I really enjoyed the run and given the fact that for the first time in nearly three weeks I’m not aware of my right leg, I’d say the combination of semi-extended rest and a day on softish ground was a success. I’ll probably do my next long run there for good measure.

Since I’m a resource-a-holic, here’s a link to the American Trail Running Association’s Web site.

Water, water everywhere

Or, rather, on my back! Yes, I’ve purchased more running gear. This time, it’s a Camelbak hydration pack — the Dream. Made just for women.

Backcountry.com got so excited about it, they forgot all about using apostrophes: “The CamelBak Dream is an ideal womens road cycling or trail running hydration pack. Low profile, ergonomic and light, you wont even know the CamelBak Dream is on your back.”

Well, we’ll see about that. It weighs 4 lbs when filled with water. I think I’ll notice having the equivalent of a Purdue Oven Stuffer Roaster strapped to my back while running.

I’m not sure if I’ll try it out tomorrow. It’s probably overkill since I’ll be running by the car multiple times, and there’s no reason to put extra weight on my legs unnecessarily. They have enough to contend with, with my big fat ass, as it is.

Trail mix

I went and checked out a local trail to run on earlier today. It’s actually an equestrian path (and it was full of horse shit, ha ha!), but I know at least one person runs on it because I could see his running shoe prints (or hers, if she’s an amazon) in the snow.

Apart from the heavily rutted bits, it’s an easy path as far as trails go. Not a lot of roots, rocks or other hazards. The weird thing is that it runs right along a major thruway — you can see cars whizzing by through the trees — yet it’s very quiet and peaceful. I even saw a curious deer about 20 feet away from me when I checked out the first half mile or so earlier. Best of all, it’s a five minute drive from my house.

I’m going to try running it tomorrow, since my I don’t want to take my leg out on 20 miles of pavement, nor can I stand the idea of spending several hours inside on the treadmill. The run can be two loops — one is about 1.5 miles, the other is about 4.5 miles. That’s certainly short enough to enable me to cut the run short if my leg is really bothering me again. And the ground is primarily dirt, grass, pine needles, gravel and other forgiving matter.

Full report on this grand experiment to follow.

My stupid leg

This shinsplint business is getting really old.

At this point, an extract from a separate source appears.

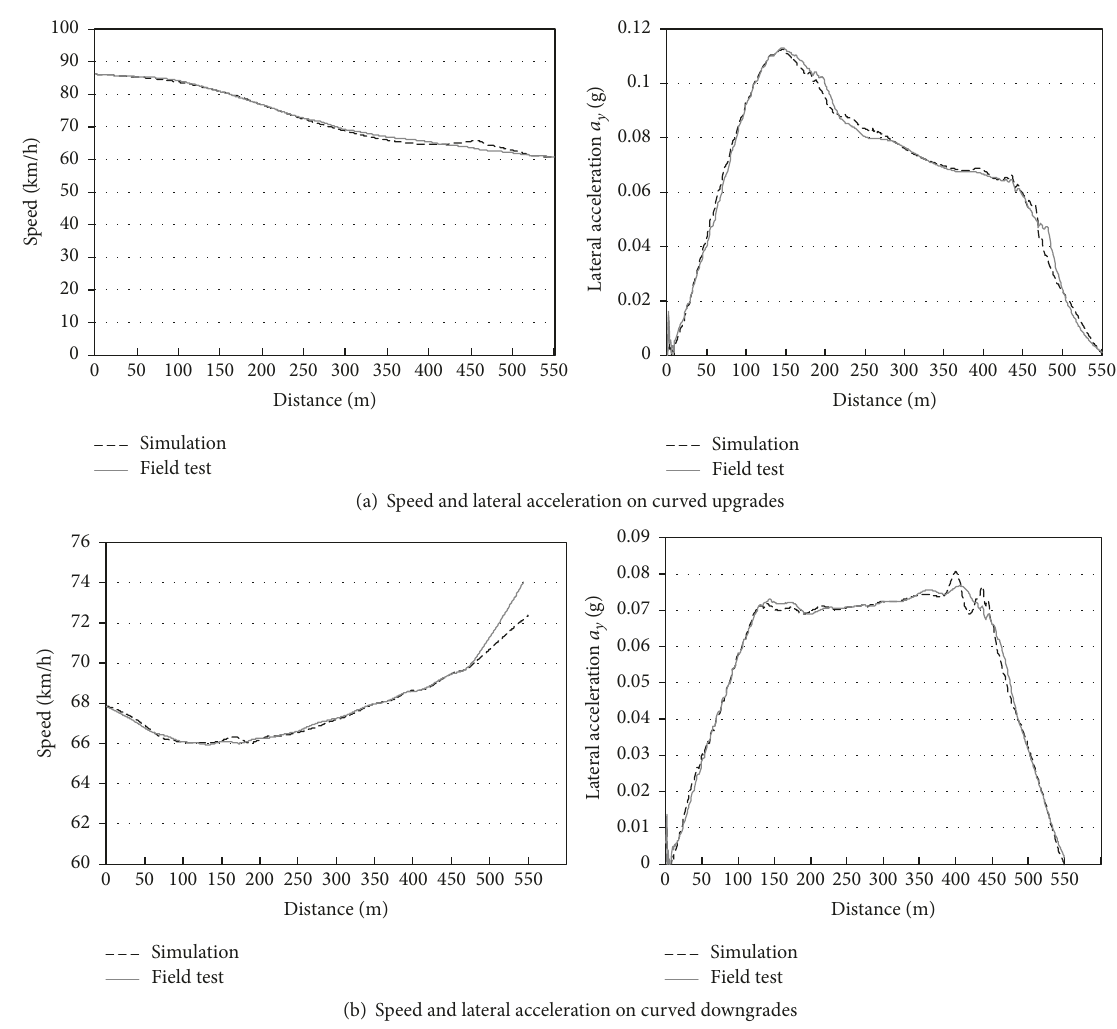
Figure 4: Comparison of simulated and measured results of typical freeway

I’ve been running in pain for a few weeks now. That progressed to also walking in pain. This is not good.

So I’ve backed off this week. I last ran on Wednesday. Won’t run again until Sunday. I’m supposed to do a 20 miler on Sunday, but I’ll see how it goes. I may try to do it on the treadmill (yick — 3+ hours) to save my legs. If I’m still screwed up on Sunday, I’m considering taking an entire week off.

It’s still the right side primarily. It gets better, then worse, then better, etc. What I have learned is that I seem to have a fairly high pain threshold, which I never realized. But I don’t want to have a high pain threshold. I’d rather have no pain.

I’ve been icing, elevating, compressing and stretching religiously over the past few days. That seems to have helped. But, boy, is this frustrating.

I have a half marathon coming up in a three weeks. I hope this clears up by then.

If it’s Tuesday it must be Austria

Something to train for: The Trans-Alpine Run

Perhaps in 2008? 2009? Would my legs ever be ready for something like this?

I read someplace that there is talk about a Trans-Rockies Run in the States. But then you wouldn’t get the homemade spaetzel.

Black panties

My sister kindly gave me a gift certificate to one of my favorite money pits, Title 9 Sports, for Christmas. After recently running 18 miles in cotton underwear, I decided to cross the final frontier of running gear: running underwear.

Now I am the proud owner of six pairs of wicking, seamless running panties.

On the seven mile test drive this morning they (well, I was just wearing one pair, but you know what I mean) were great! No chafing, bunching or general misbehaving.

Tomorrow is my first 20 miler, so that should be an even better test.

In other news, the training continues to go well. I’m still bugged by stupid shin pain, but it’s getting slowly better. More after tomorrow’s 20 miler, which I’m trying not to think too much about.